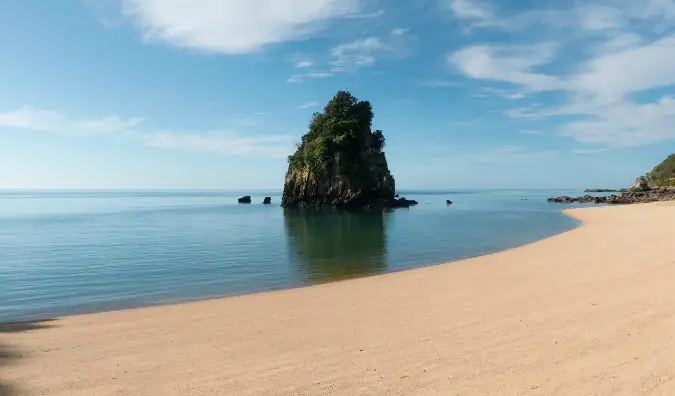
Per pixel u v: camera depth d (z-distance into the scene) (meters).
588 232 36.78
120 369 9.20
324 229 52.91
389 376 8.39
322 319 12.92
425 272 21.33
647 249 23.94
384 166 108.38
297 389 7.97
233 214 88.25
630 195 119.00
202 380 8.52
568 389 7.39
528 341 10.00
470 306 13.65
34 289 20.52
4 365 9.48
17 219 76.06
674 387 7.18
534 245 30.19
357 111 107.25
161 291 19.84
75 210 110.12
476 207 107.31
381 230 50.28
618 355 8.74
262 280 22.09
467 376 8.21
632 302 12.77
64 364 9.54
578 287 15.45
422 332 11.13
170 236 46.09
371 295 16.27
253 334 11.57
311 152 105.06
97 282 22.06
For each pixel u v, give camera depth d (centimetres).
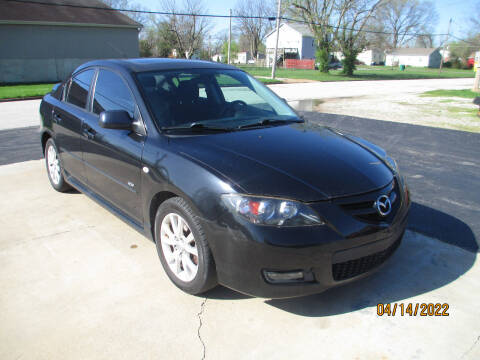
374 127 917
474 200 456
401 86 2741
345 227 234
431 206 438
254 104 368
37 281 295
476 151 685
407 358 224
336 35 4088
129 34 3209
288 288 233
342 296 279
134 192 312
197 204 246
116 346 232
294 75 3866
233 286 246
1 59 2648
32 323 251
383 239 250
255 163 254
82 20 2947
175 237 279
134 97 323
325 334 242
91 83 391
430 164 604
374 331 245
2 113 1201
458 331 245
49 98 480
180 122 310
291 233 226
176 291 284
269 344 234
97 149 354
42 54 2809
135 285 291
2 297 277
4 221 398
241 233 229
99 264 319
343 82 3175
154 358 223
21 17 2678
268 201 229
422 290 286
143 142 300
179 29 5259
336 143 309
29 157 650
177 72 359
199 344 234
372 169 276
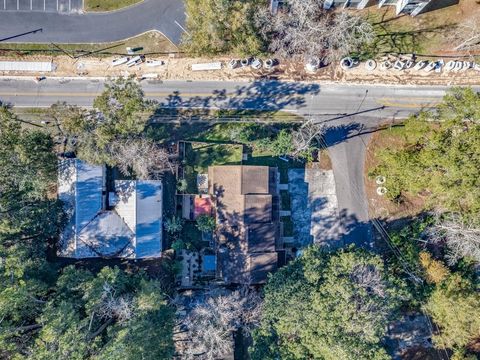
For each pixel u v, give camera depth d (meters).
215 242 48.53
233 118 50.00
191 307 48.69
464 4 49.84
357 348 38.03
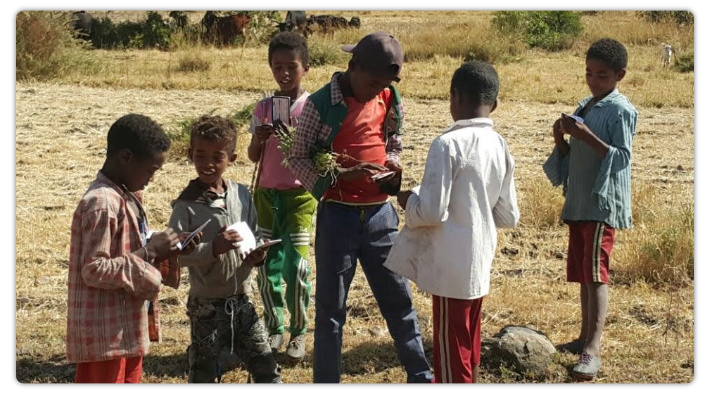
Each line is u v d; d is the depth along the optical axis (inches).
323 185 198.7
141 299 175.5
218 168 192.9
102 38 908.6
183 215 193.0
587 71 231.1
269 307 240.7
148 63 759.7
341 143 201.8
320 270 204.8
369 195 202.7
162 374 229.0
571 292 283.0
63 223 339.9
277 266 240.7
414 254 195.0
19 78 646.5
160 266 190.4
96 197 170.9
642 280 289.1
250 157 244.2
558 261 311.1
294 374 231.0
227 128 192.5
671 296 270.8
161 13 1123.9
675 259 292.2
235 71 705.0
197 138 191.8
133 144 174.1
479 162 188.4
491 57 800.3
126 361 183.8
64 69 675.4
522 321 261.0
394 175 201.3
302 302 235.1
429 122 532.4
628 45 911.0
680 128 530.3
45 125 506.9
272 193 235.6
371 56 193.6
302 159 202.2
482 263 190.9
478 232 189.6
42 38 664.4
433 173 185.6
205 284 193.0
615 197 225.6
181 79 662.5
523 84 661.3
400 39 858.1
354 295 278.8
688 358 237.8
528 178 406.9
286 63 234.8
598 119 227.5
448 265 189.5
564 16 922.7
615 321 261.0
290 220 235.6
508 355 228.5
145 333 177.6
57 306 267.7
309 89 625.0
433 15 1256.2
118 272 168.7
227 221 194.7
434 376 201.9
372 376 229.1
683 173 426.3
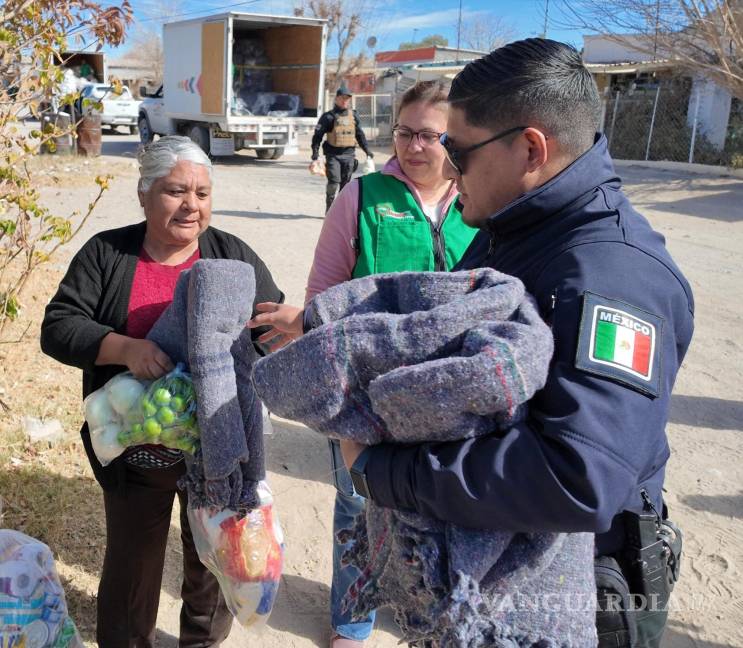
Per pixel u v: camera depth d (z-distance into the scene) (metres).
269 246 9.09
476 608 1.24
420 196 2.65
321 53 17.47
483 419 1.24
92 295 2.26
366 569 1.49
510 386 1.14
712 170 17.98
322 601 3.16
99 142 16.17
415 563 1.31
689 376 5.61
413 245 2.62
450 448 1.25
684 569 3.37
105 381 2.29
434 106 2.55
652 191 15.46
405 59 37.16
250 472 2.20
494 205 1.50
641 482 1.46
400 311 1.41
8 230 3.97
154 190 2.20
--------------------------------
__GOAL OF THE EXERCISE__
Only one stretch of the entries above is needed: the lines from the one containing "272 193 235.6" through the one containing "494 205 1.50". Copy it exactly, without the pictures.

__TASK ANSWER__
272 193 235.6
371 56 193.6
302 159 202.2
482 263 190.9
478 232 189.6
42 38 664.4
433 173 185.6
205 284 193.0
615 197 225.6
181 79 662.5
523 84 661.3
400 39 858.1
354 295 278.8
688 358 237.8
528 178 406.9
286 63 234.8
598 119 227.5
448 265 189.5
564 16 922.7
615 321 261.0
290 220 235.6
508 355 228.5
145 333 177.6
57 306 267.7
309 89 625.0
433 15 1256.2
118 272 168.7
227 221 194.7
434 376 201.9
372 376 229.1
683 173 426.3
Per pixel u v: camera depth d (z-distance into the scene) (metres).
269 246 9.09
476 608 1.24
420 196 2.65
321 53 17.47
483 419 1.24
92 295 2.26
366 569 1.49
510 386 1.14
712 170 17.98
322 601 3.16
99 142 16.17
415 563 1.31
689 376 5.61
413 245 2.62
450 448 1.25
684 569 3.37
105 381 2.29
434 106 2.55
652 191 15.46
405 59 37.16
250 472 2.20
494 205 1.50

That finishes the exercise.